Robinson observes, “In planning, causes of disruption must be decoupled from mitigation. When disruptive events are random and unpredictable, recovery plans must be independent of them.” In other words, you can’t count on a supplier to provide the solution to a disruption in which it is involved. Robinson adds, “This requires meticulous effort in identifying alternate suppliers, transportation alternatives and other band-aids, as well as the development of rapid deployment processes for each.”

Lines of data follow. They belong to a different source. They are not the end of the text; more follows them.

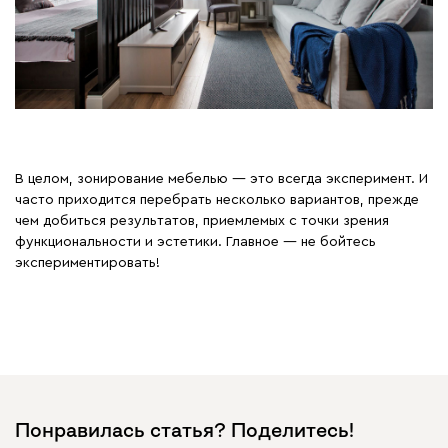
В целом, зонирование мебелью — это всегда эксперимент. И
часто приходится перебрать несколько вариантов, прежде
чем добиться результатов, приемлемых с точки зрения
функциональности и эстетики. Главное — не бойтесь
экспериментировать!
Понравилась статья? Поделитесь!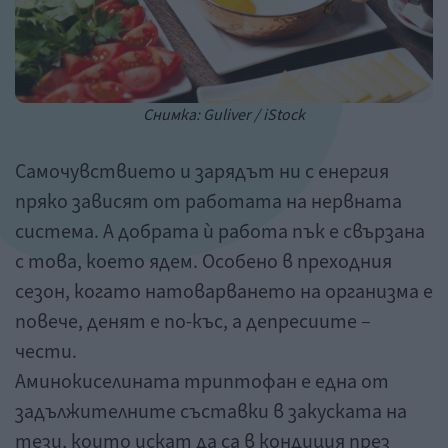
Снимка: Guliver / iStock
Самочувствието и зарядът ни с енергия
пряко зависят от работата на нервната
система. А добрата ѝ работа пък е свързана
с това, което ядем. Особено в преходния
сезон, когато натоварването на организма е
повече, денят е по-къс, а депресиите –
чести.
Аминокиселината триптофан е една от
задължителните съставки в закуската на
тези, които искат да са в кондиция през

The staff at Material Handling & Logistics notes BDO’s 2017 Manufacturing Risk Factor Report reveals manufacturers are confronting a wide array of risks. However, “the number one risk for the past two years has been supplier, vendor or distributor disruption.”[6] Hall reports, “According to MIT Sloan Management Review, ‘Most managers know that they should protect their supply chains from serious and costly disruptions — but comparatively few take action.’ All efforts to mitigate risk are undermined by the weight of the supply chain’s financial performance.” This is a case of being penny-wise and pound-foolish. Graham concludes, “When disruptions occur in an environment that is already so competitive and unpredictable, businesses can’t afford to scramble for solutions at the last minute. A resilient supply chain is key to nipping problems in the bud, minimizing damage, and staying ahead of competitors in times of trouble.” Supply chain risk management is a 24/7 job. A cognitive computing platform can provide a good foundation upon which a resilient supply chain risk management process can be built.


[1] Kasey Hall, “Supply Chain Disruptions don’t have to be a threat,” Maketime, 19 November 2015.
[2] Katherine Barrios, “Hanjin’s Collapse: Preparing for Supply Chain Disruptions,” Global Trade, 29 September 2016.
[3] Yolanda Graham, “How can you prepare your supply chain for disruptions?” Quintiq, 17 February 2015.
[4] Scott Robinson, “Three misconceptions about supply chain disruption risks,” TechTarget, 10 November 2016.
[5] Dave Killebrew, “New Ways to Battle Supply Chain Disruptions,” IBM Retail Industry Blog, 17 July 2017.
[6] Staff, “Number One Risk for Manufacturers Is Supply Chain Disruption,” Material Handling & Logistics, 25 July 2017.